Sarah E. Vaughn

Job title: 
Associate Professor
Department: 
Anthropology
Bio/CV: 

Vaughn’s research agenda entails developing an ethnographic approach and critical social theory of climate adaptation. Over the past decade, she has conducted archival research and ethnographic fieldwork of experts and ordinary citizens implementing climate adaptation projects throughout the circum-Caribbean. This research has primarily focused on Guyana and Bermuda. She is particularly interested in the way climate adaptation addresses the politics of potentiality in cultures of engineering, wetlands and coastal-scapes and historical narratives of settlement. Her research is based around two questions: 1) How do people imagine and confront their vulnerability to climate change?; and 2) How does technology mediate people’s experiences of climate change and valuation of environments? She takes a posthumanist and new materialist perspective on climate adaptation to address these questions. More broadly, she is interested in the ways technology has become an important, and at times taken for granted, object of intervention in climate adaptation projects.

Vaughn’s early research addressed these concerns by examining the social networks of accountability that inform climate adaptation projects. Her first book, Engineering Vulnerability: In Pursuit of Climate Adaptation (2022), examines climate adaptation against the backdrop of ongoing processes of settler colonialism and the global climate change initiatives that seek to intervene in the lives of the world’s most vulnerable. She offers the case study of Guyana, where the efforts of engineers, military personnel, alongside those of farmers and squatters, are at the center of the book’s analysis of the adaptation of the country’s earthen dam system. In many instances, questions about race and racism become important to how people account for climate adaptation’s competing knowledge practices. Yet, the book also emphasizes the subtle ways in which the state’s appeals to ‘racial equality’ fall short of fully addressing why people come to recognize climate adaptation (with its emphasis on technological innovation) as a complex lived experience of hope, frustration and indifference. In this respect, Vaughn offers a critical analysis of climate adaptation as unsettling familiar racialized concepts, tropes and political orders, thereby offering people an opportunity to reimagine modes of accountability to each other.  

Engineering Vulnerability has been awarded the Inaugural Duke University Press Scholars of Color First Book Award (2021) and the 2022 Julian Steward Award. The award is presented annually by the Anthropology & Environment Society of the American Anthropological Association for the best monograph in environmental and ecological anthropology.  

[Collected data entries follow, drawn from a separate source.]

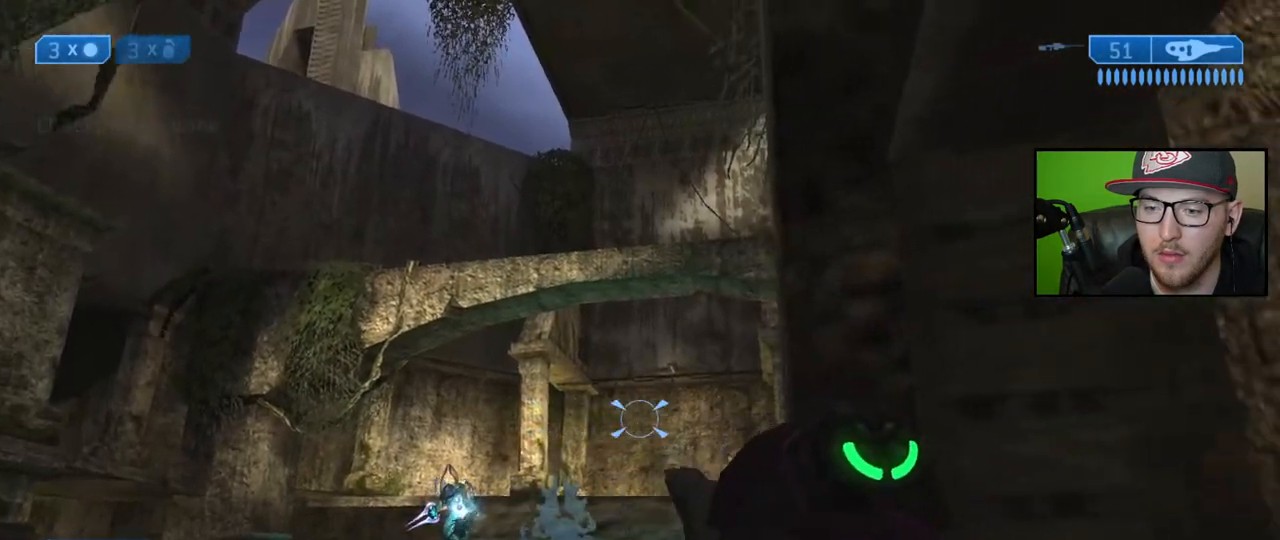
{"buttons": [], "left_stick": "center", "right_stick": "center", "events": [[350, "L2", "down"], [383, "right_stick", "center"], [483, "L2", "up"]]}
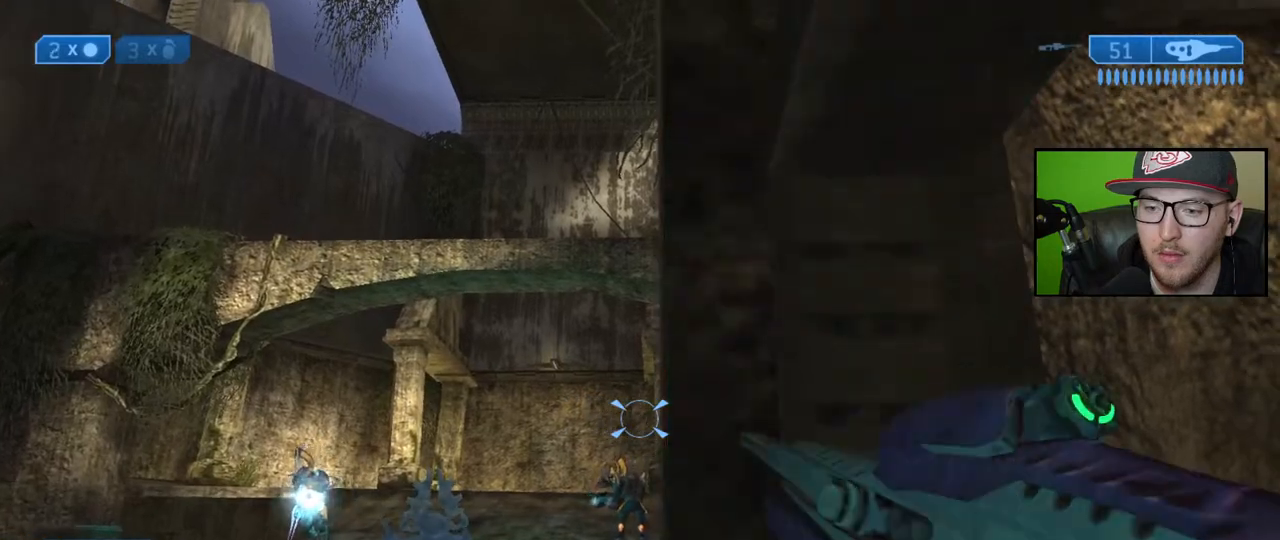
{"buttons": [], "left_stick": "center", "right_stick": "down", "events": [[383, "right_stick", "down"]]}
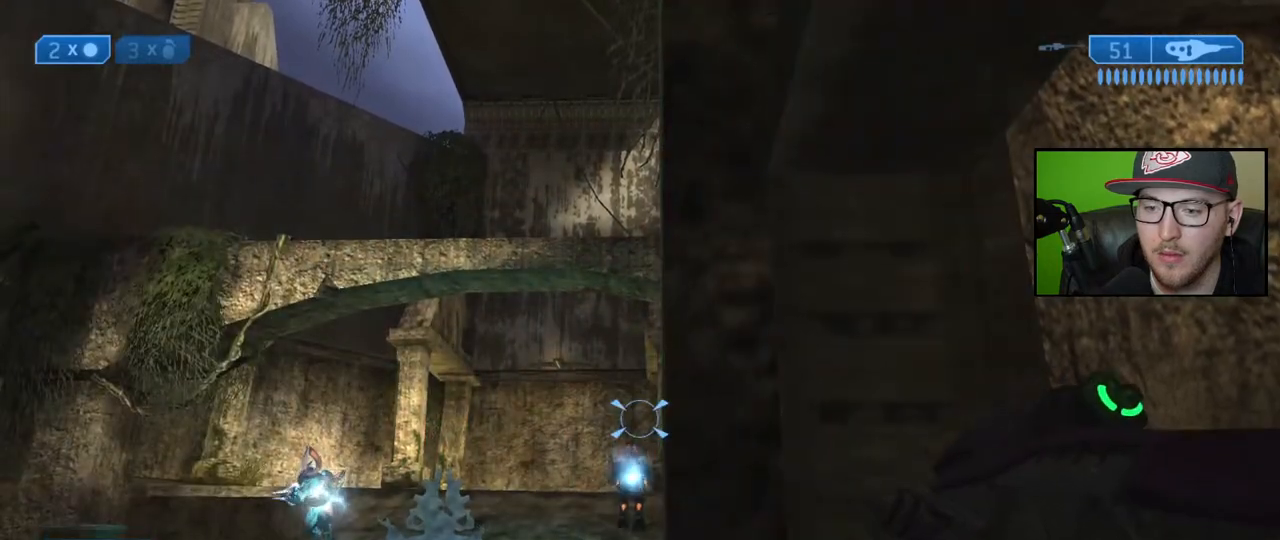
{"buttons": [], "left_stick": "down-left", "right_stick": "down-right", "events": [[433, "left_stick", "down-left"], [450, "right_stick", "down-right"]]}
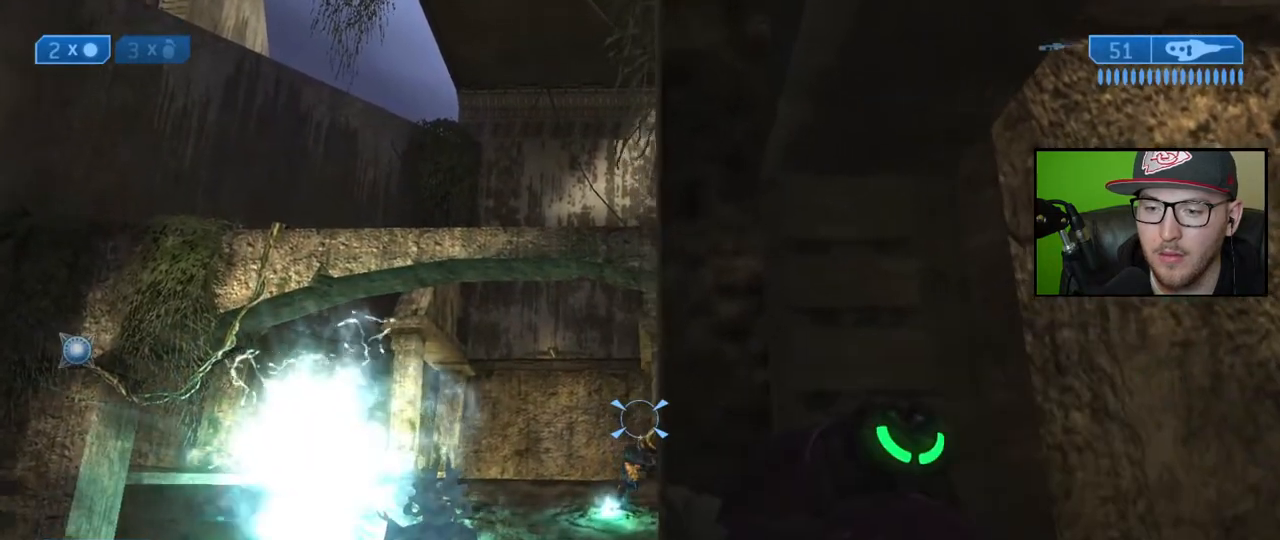
{"buttons": [], "left_stick": "down-right", "right_stick": "down-left", "events": [[117, "left_stick", "center"], [317, "right_stick", "down"], [350, "left_stick", "right"], [467, "right_stick", "down-left"], [500, "left_stick", "down-right"]]}
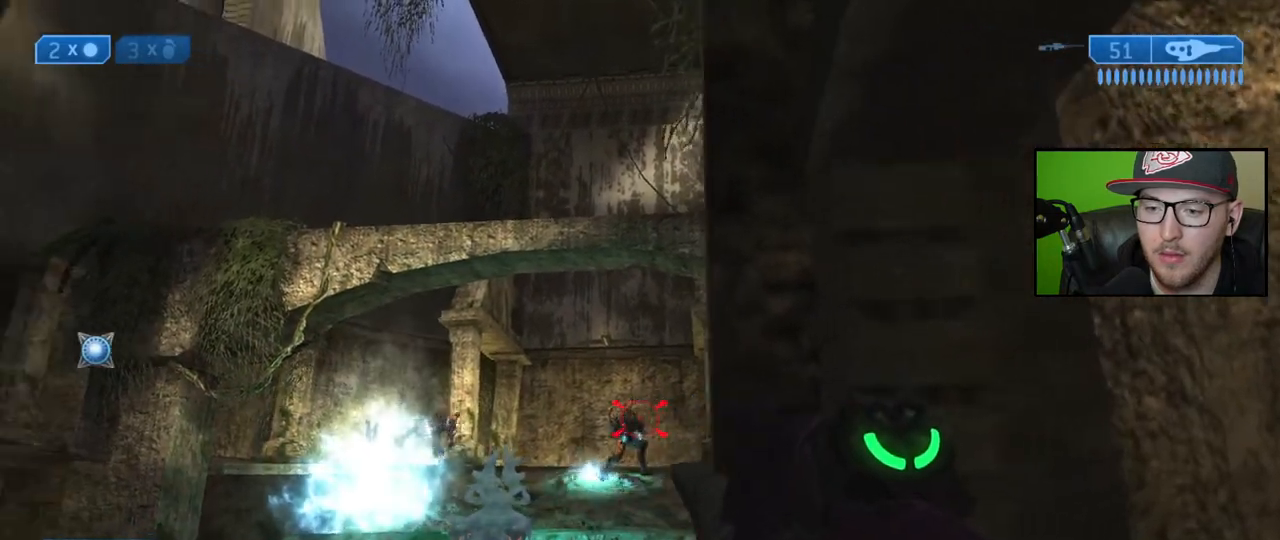
{"buttons": [], "left_stick": "down-left", "right_stick": "down", "events": [[217, "right_stick", "center"], [233, "left_stick", "down"], [300, "right_stick", "left"], [450, "left_stick", "down-left"], [483, "right_stick", "down"]]}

Vaughn’s interests in technological innovation and climate adaptation have informed her second book project, Planetary Incarnations (in preparation), which asks what technology offers and does for mapping the current conditions of crisis brought on by climate change. The dynamics of technology and the climate crisis also inform her current research and third book project, The Aesthetics of Corporate Resources: Databases, Climate Change and Re-Insurance in Bermuda, which examines how database development for climate risk modeling becomes a cultural and aesthetic tool of place-making for the insurance industry. This research is supported by a National Endowment for the Humanities Archeological and Ethnographic Fieldwork Grant (2022-24).

Vaughn’s research and writing have been supported by the Social Science Research Council, the American Council of Learned Societies, the Institute for Advanced Study (Princeton) and The National Endowment for the Humanities, among others. She also serves as a senior board member of the American Anthropological Association’s Anthropology & Environment Society and as a Board Member of the Association of Members Institute for Advanced Study (Princeton).